В настоящее время с должным уважением начинает восприниматься отношение представителей российской науки к мировой войне. К 1914 г. профессорско-преподавательский состав российской высшей школы насчитывал всего около 5 тысяч. Но сколь заметной оказалась роль научной интеллигенции! Об этом – переориентации науки на создание оборонительных средств, достижениях отечественных ученых - говорится в специальном исследовании[11]. Обращаем внимание лишь на следующее. Война изменила весь строй взаимоотношений внутри преподавательского корпуса российской высшей школы, вызвала всплеск патриотизма, который сплотил в общем порыве либералов, консерваторов, крайне правых, еще накануне находившихся в состоянии межпартийной и академической вражды.

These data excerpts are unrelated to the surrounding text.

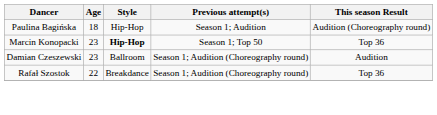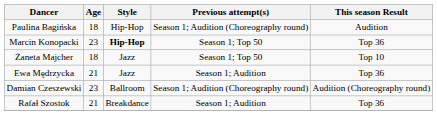Paulina Bagińska | Previous attempt(s): Season 1; Audition -> Season 1; Audition (Choreography round)
Paulina Bagińska | This season Result: Audition (Choreography round) -> Audition
+ row: Żaneta Majcher | 18 | Jazz | Season 1; Top 50 | Top 10
+ row: Ewa Mędrzycka | 21 | Jazz | Season 1; Audition | Top 36
Damian Czeszewski | This season Result: Audition -> Audition (Choreography round)
Rafał Szostok | Age: 22 -> 21
Rafał Szostok | Previous attempt(s): Season 1; Audition (Choreography round) -> Season 1; Audition
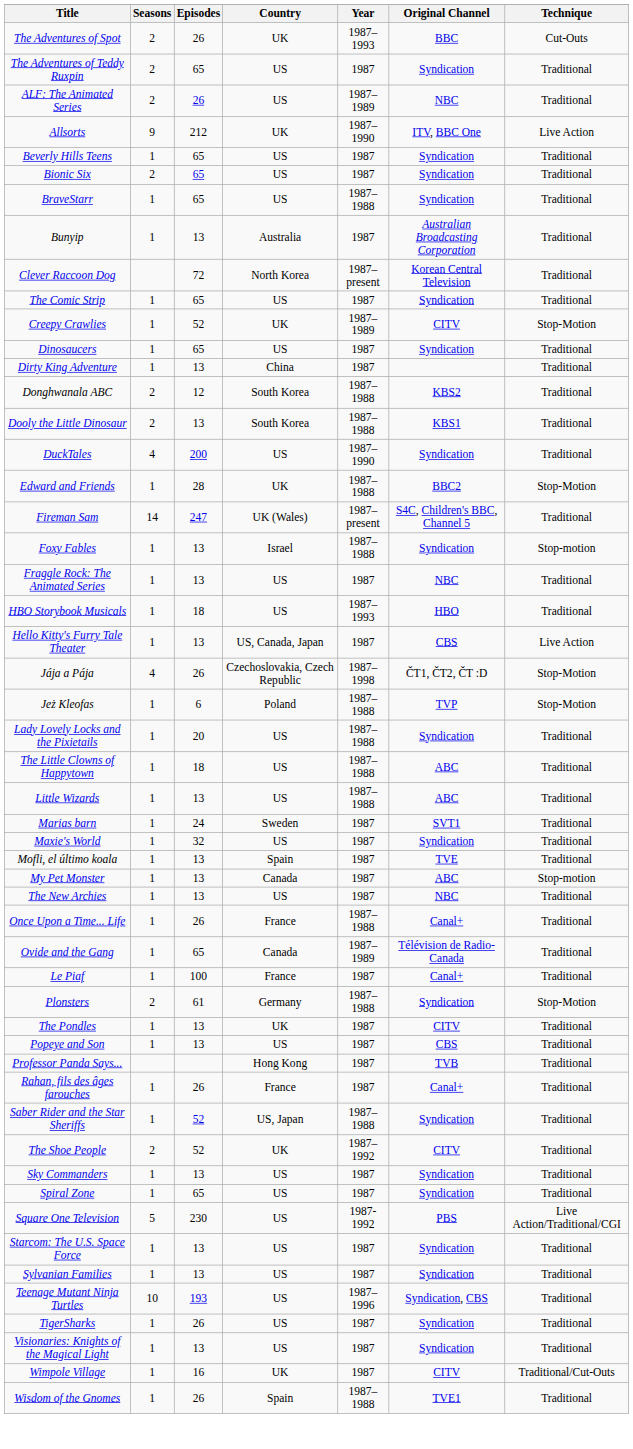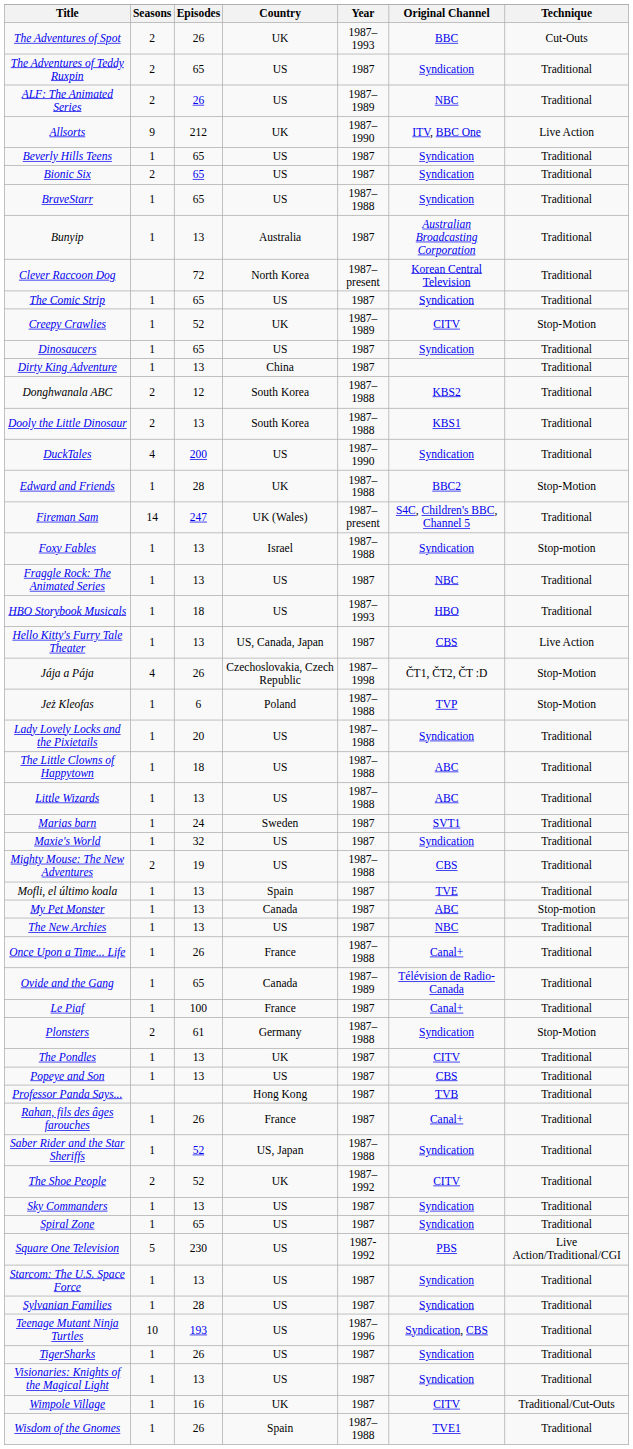+ row: Mighty Mouse: The New Adventures | 2 | 19 | US | 1987–1988 | CBS | Traditional
Sylvanian Families | Episodes: 13 -> 28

Достоин внимания и вклад ученых-гуманитариев в повышение обороноспособности страны. Он выражался «в посвящении военной теме исследованиях по истории, политологии, политэкономии, публицистической кампании в газетах и журналах, публичных лекциях, музейной работе, деятельности обществ, агитировавших за помощь фронту, действовавших при высших учебных заведениях. Военно-патриотическое направление в творчестве ученых-гуманитариев, профессоров и преподавателей реализовывалось в следующей проблематике: исследование причин и характера Первой мировой войны, изучение международного положения воюющих стран, текущих военных событий, состояния экономики и ее послевоенного будущего»[12]. Между тем в современных работах о духовной жизни России нередко звучит пренебрежение к высказываниям философов военного времени. Примером может послужить суждение об одной из статей Н. Бердяева, точнее, следующего высказывания философа: «Война может и должна быть рассматриваема как духовный феномен, и оцениваема, как факт духовной действительности. Всё историческое (войны, революции, передвижения народов и т.п.) предстоит нам в материальном обличии и слишком много кажется обусловленным причинами внешними. Но за всем подлинно всемирно-историческим действуют скрытые духовные силы <…>. Всякая война имеет более глубокий смысл и более глубокие движущие причины, чем принято думать при внешнем взгляде на всё историческое, когда видно лишь поверхностное сцепление событий и, кажется, что все было бы совсем иначе при более счастливом стечении обстоятельств»[13]. Назвав статью Н. Бердяева «первым серьезным откликом на войну», современный историк пишет тем не менее: «Очевидно, что подлинного осознания беды, трагедии, еще не наступило. В каждом слове чувствуется пафос, стремление мыслить красиво, возвышенно»[14]. Вот так, по одному абзацу статьи Н.А. Бердяева, сделан вывод о «глубине» постижения русскими философами нематериальных причин войны.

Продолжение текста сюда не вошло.